The young leaders of St. Joseph’s Convent, St. Andrew has emerged as winners of the 2017/2018 RBC/RBTT Young Leaders Programme.
Over 360 students, from 10 different secondary schools across the island took part in the programme to become leaders of change in their communities.
SJC, St. Andrew was awarded for having the most original and creative project which shared insights into the theme, “I am We – Leading Change in Our Community”.
The theme sought to challenge the participating schools to identify a problem in their community and develop a project that will help solve it.
The rural school got the nod of the judges as they showed that they were more connected to the community and recognised the central roles of the schools and in leading positive change.
Taking second place and capturing the Award of Excellence was The Anglican High School, third place and the Award of Merit went to St. Andrew’s Anglican Secondary School (SAASS) and fourth was St. Mark’s Secondary School which got the Award of Honour.
The prize for the Most Outstanding Young Leader went to Jevon Andrews of SAASS.
Speaking at the prize giving ceremony held last Thursday at the Grenada Trade Centre, Country Manager of RBTT, Musa Jasat commended the students for the effort they placed into their projects.
“By participating in this programme, you have challenged yourselves and set the stage for change. By collaborating with your fellow students and taking action to make our communities a better place, you have embraced your leadership role. It is humbling to see the creativity, passion and talent you have demonstrated…”, she told the students.
The female bank manager labelled the RBC/RBTT Young Leaders Programme as “an expression of our commitment to Grenada and the Caribbean as a whole”.
“That is the purpose we have defined for ourselves as an organisation, which is to help our clients strive and communities prosper”, she said.
Minister of Education, Emmalin Pierre encouraged the students to expand their initiatives and continue to lead in the change for the benefit of their future.
The minister said: “This exercise is not just about recognising a winning team but is more about preparing you for life. Knowingly or unknowingly, you are shaping your own future. You are learning that circumstances may be obstacles but they don’t determine your destiny.
“I am sure that you have concluded from this exercise that in life there are problems, there may be many challenges but individually and collectively we can find solutions, we can find a way to change…

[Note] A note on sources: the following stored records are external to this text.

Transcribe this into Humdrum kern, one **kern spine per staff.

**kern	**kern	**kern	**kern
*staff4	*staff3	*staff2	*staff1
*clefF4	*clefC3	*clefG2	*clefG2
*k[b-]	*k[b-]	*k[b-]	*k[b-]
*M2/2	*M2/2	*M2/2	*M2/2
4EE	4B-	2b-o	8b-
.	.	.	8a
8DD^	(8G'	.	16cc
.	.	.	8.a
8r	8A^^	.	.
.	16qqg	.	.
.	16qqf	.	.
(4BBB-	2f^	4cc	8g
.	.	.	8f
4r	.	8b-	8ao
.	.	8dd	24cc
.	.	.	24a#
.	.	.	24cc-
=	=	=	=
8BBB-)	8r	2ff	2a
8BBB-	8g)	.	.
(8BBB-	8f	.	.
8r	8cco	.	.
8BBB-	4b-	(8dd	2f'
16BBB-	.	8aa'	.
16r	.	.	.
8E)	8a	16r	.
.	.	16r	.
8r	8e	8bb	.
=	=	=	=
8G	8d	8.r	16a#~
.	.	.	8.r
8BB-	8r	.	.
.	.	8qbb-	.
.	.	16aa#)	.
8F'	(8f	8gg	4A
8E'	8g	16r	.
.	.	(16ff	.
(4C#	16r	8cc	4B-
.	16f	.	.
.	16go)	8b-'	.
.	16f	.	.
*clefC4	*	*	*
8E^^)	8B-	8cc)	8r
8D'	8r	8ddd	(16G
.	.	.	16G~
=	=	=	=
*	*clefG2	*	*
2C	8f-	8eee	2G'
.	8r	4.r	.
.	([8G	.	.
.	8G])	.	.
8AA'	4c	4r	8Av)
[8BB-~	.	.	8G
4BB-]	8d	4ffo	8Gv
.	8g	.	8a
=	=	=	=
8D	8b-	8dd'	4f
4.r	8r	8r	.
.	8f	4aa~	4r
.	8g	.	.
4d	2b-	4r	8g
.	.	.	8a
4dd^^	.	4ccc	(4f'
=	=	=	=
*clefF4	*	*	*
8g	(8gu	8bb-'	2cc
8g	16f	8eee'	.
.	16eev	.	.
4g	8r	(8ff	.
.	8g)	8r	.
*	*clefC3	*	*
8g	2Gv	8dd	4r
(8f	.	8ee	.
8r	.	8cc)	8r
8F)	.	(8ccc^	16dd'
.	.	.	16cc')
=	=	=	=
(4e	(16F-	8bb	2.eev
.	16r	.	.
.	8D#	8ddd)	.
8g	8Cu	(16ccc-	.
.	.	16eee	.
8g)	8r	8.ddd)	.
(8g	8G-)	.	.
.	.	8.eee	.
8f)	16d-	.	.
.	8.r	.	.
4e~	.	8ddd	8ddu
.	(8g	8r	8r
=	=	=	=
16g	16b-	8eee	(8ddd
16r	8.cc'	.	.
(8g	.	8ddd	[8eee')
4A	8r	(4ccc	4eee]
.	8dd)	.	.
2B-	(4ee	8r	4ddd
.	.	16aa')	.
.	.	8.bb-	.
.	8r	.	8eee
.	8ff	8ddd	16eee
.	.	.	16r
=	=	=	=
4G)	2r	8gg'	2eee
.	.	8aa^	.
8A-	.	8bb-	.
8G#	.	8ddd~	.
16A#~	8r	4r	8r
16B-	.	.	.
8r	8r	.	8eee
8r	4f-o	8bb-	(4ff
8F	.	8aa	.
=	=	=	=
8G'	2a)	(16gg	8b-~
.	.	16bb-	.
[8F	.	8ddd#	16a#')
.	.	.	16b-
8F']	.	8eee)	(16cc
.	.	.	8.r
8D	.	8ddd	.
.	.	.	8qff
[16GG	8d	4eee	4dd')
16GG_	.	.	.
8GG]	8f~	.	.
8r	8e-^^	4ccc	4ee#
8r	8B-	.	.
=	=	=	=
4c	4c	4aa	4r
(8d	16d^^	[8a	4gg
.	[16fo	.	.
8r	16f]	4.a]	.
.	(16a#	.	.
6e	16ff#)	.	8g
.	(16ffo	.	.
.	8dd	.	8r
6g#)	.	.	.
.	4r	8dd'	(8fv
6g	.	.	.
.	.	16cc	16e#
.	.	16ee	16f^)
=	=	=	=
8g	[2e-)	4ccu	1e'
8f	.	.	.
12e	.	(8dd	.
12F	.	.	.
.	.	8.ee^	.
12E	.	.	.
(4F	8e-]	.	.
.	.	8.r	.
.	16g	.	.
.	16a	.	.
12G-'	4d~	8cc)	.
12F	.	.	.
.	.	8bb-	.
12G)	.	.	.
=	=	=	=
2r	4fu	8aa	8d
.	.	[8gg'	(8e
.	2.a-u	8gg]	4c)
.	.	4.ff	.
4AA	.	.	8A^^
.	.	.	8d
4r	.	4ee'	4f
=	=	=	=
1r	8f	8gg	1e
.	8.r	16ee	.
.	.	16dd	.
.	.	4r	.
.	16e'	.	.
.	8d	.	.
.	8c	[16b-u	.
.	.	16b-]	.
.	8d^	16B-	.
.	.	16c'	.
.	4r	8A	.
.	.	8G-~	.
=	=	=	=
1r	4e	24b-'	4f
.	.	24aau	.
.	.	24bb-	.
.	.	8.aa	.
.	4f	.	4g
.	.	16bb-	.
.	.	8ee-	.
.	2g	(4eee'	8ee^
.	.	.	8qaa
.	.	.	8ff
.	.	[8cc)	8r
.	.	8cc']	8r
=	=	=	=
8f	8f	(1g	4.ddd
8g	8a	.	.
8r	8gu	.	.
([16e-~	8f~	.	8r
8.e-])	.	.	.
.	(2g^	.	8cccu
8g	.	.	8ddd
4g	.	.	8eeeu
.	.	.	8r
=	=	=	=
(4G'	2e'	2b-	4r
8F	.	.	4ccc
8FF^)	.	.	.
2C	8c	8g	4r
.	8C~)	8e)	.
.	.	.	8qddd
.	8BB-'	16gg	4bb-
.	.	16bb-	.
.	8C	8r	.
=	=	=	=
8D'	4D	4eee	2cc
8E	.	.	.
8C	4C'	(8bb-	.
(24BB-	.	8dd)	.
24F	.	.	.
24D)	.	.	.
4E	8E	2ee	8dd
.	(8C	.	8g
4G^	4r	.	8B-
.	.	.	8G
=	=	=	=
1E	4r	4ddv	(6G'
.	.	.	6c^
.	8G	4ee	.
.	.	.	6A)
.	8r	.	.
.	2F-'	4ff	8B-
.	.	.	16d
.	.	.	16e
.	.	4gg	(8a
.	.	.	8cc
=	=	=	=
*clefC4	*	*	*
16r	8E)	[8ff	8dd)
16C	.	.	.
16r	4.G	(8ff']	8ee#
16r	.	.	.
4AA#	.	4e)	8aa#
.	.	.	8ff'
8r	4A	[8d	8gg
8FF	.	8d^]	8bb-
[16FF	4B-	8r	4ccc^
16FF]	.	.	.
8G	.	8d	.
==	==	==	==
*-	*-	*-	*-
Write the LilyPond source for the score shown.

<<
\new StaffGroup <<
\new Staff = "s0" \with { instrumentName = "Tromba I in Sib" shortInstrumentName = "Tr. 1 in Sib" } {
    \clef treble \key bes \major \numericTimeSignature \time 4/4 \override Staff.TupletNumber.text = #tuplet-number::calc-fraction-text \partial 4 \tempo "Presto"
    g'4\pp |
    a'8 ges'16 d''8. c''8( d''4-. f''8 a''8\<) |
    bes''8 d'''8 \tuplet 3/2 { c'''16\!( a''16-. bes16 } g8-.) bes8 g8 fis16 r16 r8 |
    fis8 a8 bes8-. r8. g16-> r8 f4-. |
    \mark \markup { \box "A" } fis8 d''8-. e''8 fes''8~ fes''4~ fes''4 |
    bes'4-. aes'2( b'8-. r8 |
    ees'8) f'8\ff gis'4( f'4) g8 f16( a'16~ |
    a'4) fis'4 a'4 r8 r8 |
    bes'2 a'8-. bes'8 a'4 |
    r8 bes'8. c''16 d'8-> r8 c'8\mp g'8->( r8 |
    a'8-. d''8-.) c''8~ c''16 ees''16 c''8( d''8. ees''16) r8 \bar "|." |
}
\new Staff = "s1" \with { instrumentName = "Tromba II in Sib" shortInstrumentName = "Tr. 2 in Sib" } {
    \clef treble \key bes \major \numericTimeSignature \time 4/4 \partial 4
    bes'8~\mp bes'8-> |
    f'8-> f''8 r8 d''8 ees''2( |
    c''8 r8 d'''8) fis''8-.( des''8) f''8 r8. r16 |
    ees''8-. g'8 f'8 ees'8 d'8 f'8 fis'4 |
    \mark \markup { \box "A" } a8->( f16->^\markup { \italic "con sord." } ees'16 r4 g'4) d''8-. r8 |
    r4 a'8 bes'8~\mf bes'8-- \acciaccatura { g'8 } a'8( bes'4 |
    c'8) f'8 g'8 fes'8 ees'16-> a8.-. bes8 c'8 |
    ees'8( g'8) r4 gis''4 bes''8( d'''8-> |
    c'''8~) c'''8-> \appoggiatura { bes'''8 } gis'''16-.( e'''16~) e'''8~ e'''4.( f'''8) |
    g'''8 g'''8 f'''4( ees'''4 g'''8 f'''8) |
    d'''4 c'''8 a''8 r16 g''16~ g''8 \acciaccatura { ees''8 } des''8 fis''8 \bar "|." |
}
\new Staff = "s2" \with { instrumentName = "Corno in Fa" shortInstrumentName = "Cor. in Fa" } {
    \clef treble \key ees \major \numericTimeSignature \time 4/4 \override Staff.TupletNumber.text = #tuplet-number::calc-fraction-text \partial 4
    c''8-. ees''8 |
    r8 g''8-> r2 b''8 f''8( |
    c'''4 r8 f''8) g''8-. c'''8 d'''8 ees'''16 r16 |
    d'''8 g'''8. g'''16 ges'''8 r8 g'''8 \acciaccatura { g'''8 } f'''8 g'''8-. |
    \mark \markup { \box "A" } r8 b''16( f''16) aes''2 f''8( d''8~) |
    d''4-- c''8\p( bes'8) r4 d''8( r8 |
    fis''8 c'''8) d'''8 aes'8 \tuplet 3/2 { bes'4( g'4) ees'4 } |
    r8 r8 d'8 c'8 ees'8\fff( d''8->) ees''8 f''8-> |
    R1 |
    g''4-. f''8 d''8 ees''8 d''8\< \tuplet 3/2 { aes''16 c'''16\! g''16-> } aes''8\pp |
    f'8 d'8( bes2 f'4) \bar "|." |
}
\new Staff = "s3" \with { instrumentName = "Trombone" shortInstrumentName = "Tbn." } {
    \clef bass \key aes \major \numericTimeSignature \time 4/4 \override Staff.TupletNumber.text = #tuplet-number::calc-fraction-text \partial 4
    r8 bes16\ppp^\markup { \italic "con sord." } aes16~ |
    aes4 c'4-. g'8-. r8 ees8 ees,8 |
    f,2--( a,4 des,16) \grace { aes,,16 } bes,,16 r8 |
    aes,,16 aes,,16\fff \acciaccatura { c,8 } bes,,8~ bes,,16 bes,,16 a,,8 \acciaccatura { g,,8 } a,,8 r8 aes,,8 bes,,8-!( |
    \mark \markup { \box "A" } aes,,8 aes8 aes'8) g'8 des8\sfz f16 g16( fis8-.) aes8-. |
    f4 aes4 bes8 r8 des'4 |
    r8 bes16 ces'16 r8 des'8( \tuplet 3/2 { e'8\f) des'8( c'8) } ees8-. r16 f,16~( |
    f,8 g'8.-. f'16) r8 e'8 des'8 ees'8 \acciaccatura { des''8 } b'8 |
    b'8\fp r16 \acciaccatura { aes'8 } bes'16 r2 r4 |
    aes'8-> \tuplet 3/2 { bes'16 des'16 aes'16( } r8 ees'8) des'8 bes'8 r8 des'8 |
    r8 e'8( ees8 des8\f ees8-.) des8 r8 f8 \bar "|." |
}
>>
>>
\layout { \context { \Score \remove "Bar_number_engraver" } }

“…Your project can be that you’re an agent of change in your own family, you can be the agent of change. So, what is your next project?
You can break the cycle, you can even break the cycle for future generations of your family, so I ask again, what is your next project?
Minister Pierre also made passing reference to the the issue of drug use and abuse in the society.
She told the students: “You see the abuse of drugs by young people in your village, does not mean that because you are not part of the problem, you leave it for the police to address it. What will be your next project? In the power of ‘We’ you can engage your peers. You can help to find solution to the problems around you”.
In delivering the Judges’ comments, former Dean at T.A Marryshow Community College (TAMCC), Desmond La Touche noted that despite the low participation from schools, the statements made from the 10 schools which participated should be given serious attention.
“How can we forget the call of Grenville Christian Academy; ‘Parents get involved, don’t sit down’; a true perspective that parents are not just role models but change agents as well. What about Mc Donald College, ‘Forging ahead, making a positive Change’ and SAASS’ ‘I am Campaign’ that reminded us that we can be anything that we set our minds to become. Indeed, a very strong appeal to young people, to not just talk change but to be the change.
“Certainly, St. Mark’s Secondary ‘Youth leading Change’ demonstrated how the power of young minds coming together can make a big difference… Then, of course the gentle reminder of Beacon High School’s ‘Leading Changes Through Historical Lens’ – this indeed posed a difference that relevant perspective, a sound lesson that we must at times look back in order to forge ahead, so as to avoid the pitfalls and the mistakes that we may make.
Even PBC’s ‘Changing our Community now for Tomorrow’ seem to have agreed with you in many respects. The Anglican High school ‘Agents of Change:
Combating littering and connecting Teenage Pregnancy to Sexual Abuse’ engineered a contagious awareness that showed how disgraceful the practice is. Your statements were resounding.
“St. Joseph’s Convent Grenville ‘Bridging the Gaps; uniting young and old hearts through Prayers and Culture’. Your message and statement
were attention gripping…And last but by no means least, the St. Joseph’s Convent St. George ‘Girls in Action, Leading Change in our Community’. You certainly showed that each sector and every individual have a part to play in helping to bring about lasting change in our society”.